### Problems to solve
[1] Transcribe the passage of the St Pancras article between "The captains of" and "rolled into one.", inclusive.
[2] According to the St Pancras article, how many bathrooms did the 300-room Midland Grand Hotel have?
[3] Using the St Pancras article, explain why the Midland Grand Hotel was doomed once the 20th century arrived.

### Text provided
Size matters. A few weeks ago the first of numerous Olympic rings that will grace London's landmarks appeared on the concourse of St Pancras International railway station. Seventy feet across, 30 feet high, the rings have (hurrah!) succeeded in shifting the limelight away from the hideous oversize bronze statue of the lovers that used to dominate the platforms.

And that has to be a good thing. Despite being 30 feet high, the lumpy couple only serve to diminish this great gateway to London. They are a salutary reminder that big is not automatically beautiful.

The captains of industry who commissioned the Midland Grand Hotel at the new railway station in 1866 could easily have made the same mistake. They wanted a monument for their times, one that reflected the prestige and power of the railways (the internet boom of its era) – they sought a building that would rank with the landmarks of Europe. The architect they chose, Sir George Gilbert Scott, supersized them. He gave them a castle and a cathedral rolled into one.

It is easy to forget that the Gothic Revival style of the whole caboodle fell out of favour for many years, with serious moves by British Rail to demolish it in the 1960s. Sir John Summerson, the architectural historian, famously described St Pancras as "nauseating and unworthy of special protection". Luckily, the building also had its fans, including poet laureate John Betjeman, who fought for the "cluster of towers and pinnacles" to win Grade I listed status in 1967. Betjeman's role in the salvation of St Pancras is commemorated at the station by another statue (mercifully on a more human scale than the lovers).

The latest saviour to line up behind Betjeman is developer Harry Handelsman, whose Manhattan Loft Corporation is resurrecting the Midland Grand and relaunching it as the five-star St Pancras Renaissance Hotel. Handelsman is an unlikely champion of the British Imperial project. Speaking in a clipped mid-European accent, he enthuses: "London is an amazing city, which has new things happening on an almost daily basis, but what happens here for the first time is you get introduced to Imperial Britain."

The mood of the times has changed. Such is the reverence that Gilbert Scott's pile commands these days that the new 120,000 square foot extension called Barlow House (running along the west side of the station on Midland Road) has been designed in pastiche style to fit in, and enjoys instant Grade I listed status simply by association with its parent.

All eyes, however, are on what has been done to the old block, known magisterially as the Chambers. There was no chance that the Midland Grand could ever return in exactly the same configuration as it was when it last served as a hotel in 1935. Gilbert Scott's hotel may have been the height of luxury when it opened in the late 19th century – only the Langham Hotel in Portland Place was (marginally) more expensive to stay at – but it dated rapidly. The vast building was not only exorbitant to heat and maintain but it was also not future-proofed in one critical way; the 300-room hotel had just five bathrooms. Inevitably, when the en-suite bathroom became a standard requirement for discerning 20th-century travellers, the hotel was doomed.

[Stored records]

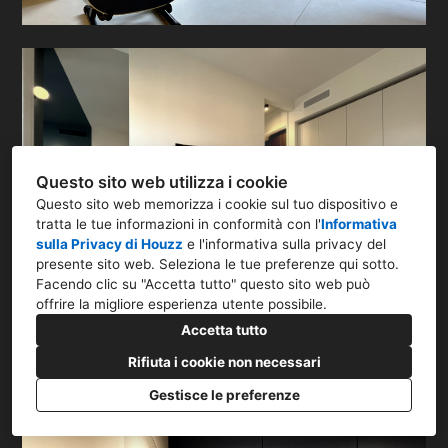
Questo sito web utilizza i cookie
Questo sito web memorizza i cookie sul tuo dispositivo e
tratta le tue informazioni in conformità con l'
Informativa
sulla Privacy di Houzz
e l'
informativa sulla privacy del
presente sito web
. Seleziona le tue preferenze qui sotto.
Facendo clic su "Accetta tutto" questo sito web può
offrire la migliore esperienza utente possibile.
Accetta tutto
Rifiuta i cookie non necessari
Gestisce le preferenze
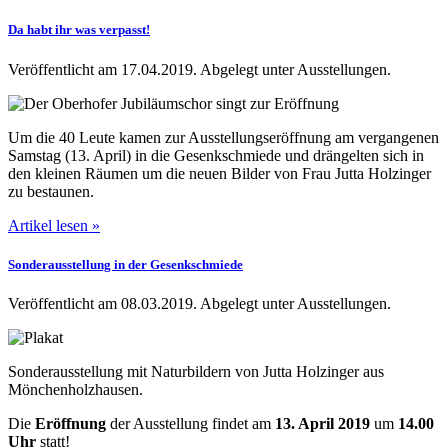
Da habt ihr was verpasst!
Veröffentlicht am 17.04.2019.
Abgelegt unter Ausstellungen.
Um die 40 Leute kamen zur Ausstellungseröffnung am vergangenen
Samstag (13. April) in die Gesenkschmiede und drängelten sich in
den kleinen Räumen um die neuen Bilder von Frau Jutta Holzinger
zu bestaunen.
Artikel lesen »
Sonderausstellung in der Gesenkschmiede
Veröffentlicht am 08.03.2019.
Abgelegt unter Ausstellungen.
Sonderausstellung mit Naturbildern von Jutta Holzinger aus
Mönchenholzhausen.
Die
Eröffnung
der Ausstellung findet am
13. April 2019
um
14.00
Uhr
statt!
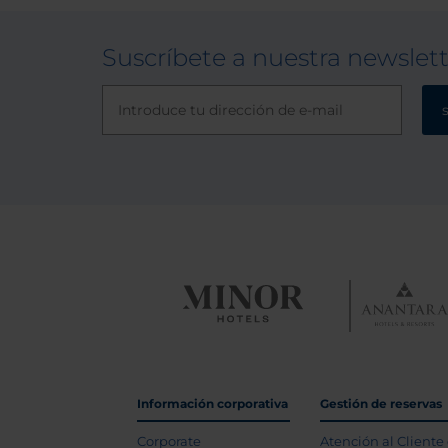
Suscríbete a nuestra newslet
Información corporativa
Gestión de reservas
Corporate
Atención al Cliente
---
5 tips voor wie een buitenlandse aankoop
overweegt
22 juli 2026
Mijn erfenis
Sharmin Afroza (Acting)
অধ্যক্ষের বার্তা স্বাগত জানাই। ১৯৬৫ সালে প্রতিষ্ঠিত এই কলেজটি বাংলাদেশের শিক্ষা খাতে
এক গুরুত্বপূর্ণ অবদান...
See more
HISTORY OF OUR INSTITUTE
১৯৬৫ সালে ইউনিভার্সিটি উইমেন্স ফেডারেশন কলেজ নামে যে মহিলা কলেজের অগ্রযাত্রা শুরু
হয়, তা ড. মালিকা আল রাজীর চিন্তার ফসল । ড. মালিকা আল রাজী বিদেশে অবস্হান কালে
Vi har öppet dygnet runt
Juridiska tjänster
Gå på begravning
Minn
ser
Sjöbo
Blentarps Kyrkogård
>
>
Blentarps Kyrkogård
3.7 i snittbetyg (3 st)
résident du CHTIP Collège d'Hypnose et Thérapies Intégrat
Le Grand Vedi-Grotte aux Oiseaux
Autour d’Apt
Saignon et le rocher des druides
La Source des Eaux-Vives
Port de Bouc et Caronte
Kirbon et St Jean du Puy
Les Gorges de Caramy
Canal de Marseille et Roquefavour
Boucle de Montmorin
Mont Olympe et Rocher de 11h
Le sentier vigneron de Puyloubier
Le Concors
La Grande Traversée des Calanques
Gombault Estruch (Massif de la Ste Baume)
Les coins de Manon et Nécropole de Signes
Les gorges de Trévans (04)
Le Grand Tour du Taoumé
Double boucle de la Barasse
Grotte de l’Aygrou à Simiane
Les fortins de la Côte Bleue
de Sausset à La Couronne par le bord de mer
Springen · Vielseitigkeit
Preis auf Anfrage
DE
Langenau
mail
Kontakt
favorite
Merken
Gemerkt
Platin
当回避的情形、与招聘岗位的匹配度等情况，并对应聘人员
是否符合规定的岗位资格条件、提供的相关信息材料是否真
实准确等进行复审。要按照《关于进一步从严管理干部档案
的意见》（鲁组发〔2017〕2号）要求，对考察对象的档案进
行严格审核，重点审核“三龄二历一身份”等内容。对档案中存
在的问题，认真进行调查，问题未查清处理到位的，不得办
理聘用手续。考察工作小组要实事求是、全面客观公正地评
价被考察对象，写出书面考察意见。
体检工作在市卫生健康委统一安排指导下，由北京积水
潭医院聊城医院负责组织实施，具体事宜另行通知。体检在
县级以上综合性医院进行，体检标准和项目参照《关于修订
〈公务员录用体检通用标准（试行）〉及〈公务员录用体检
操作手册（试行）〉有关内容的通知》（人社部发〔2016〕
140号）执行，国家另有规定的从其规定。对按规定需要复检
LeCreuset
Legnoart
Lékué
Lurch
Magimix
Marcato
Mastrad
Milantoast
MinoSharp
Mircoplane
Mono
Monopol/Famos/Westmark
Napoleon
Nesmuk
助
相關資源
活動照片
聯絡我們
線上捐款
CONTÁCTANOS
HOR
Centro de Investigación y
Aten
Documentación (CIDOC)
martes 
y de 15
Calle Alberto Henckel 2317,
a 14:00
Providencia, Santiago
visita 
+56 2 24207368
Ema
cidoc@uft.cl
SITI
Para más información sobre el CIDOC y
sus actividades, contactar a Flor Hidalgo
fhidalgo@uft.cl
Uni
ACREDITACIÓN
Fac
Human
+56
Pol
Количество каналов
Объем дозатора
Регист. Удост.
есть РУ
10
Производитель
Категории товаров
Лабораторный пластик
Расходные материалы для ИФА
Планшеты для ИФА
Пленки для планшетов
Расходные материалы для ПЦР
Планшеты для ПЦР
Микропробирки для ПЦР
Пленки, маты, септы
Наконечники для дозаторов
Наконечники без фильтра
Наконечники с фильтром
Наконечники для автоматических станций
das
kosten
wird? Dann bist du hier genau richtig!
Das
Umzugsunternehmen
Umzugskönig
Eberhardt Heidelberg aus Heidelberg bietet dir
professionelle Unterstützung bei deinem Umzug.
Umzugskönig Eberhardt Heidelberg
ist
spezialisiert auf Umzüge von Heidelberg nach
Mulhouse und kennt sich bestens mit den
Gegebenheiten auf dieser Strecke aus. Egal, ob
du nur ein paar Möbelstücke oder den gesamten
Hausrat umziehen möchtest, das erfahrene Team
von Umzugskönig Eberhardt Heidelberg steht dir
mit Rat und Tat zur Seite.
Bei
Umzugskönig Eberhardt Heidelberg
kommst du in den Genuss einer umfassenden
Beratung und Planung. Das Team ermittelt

### Answers to this exercise
[1]
The captains of industry who commissioned the Midland Grand Hotel at the new railway station in 1866 could easily have made the same mistake. They wanted a monument for their times, one that reflected the prestige and power of the railways (the internet boom of its era) – they sought a building that would rank with the landmarks of Europe. The architect they chose, Sir George Gilbert Scott, supersized them. He gave them a castle and a cathedral rolled into one.

[2] Five.

[3] The 300-room hotel had only five bathrooms. When the en-suite bathroom became a standard requirement for discerning 20th-century travelers, the building could not meet that expectation.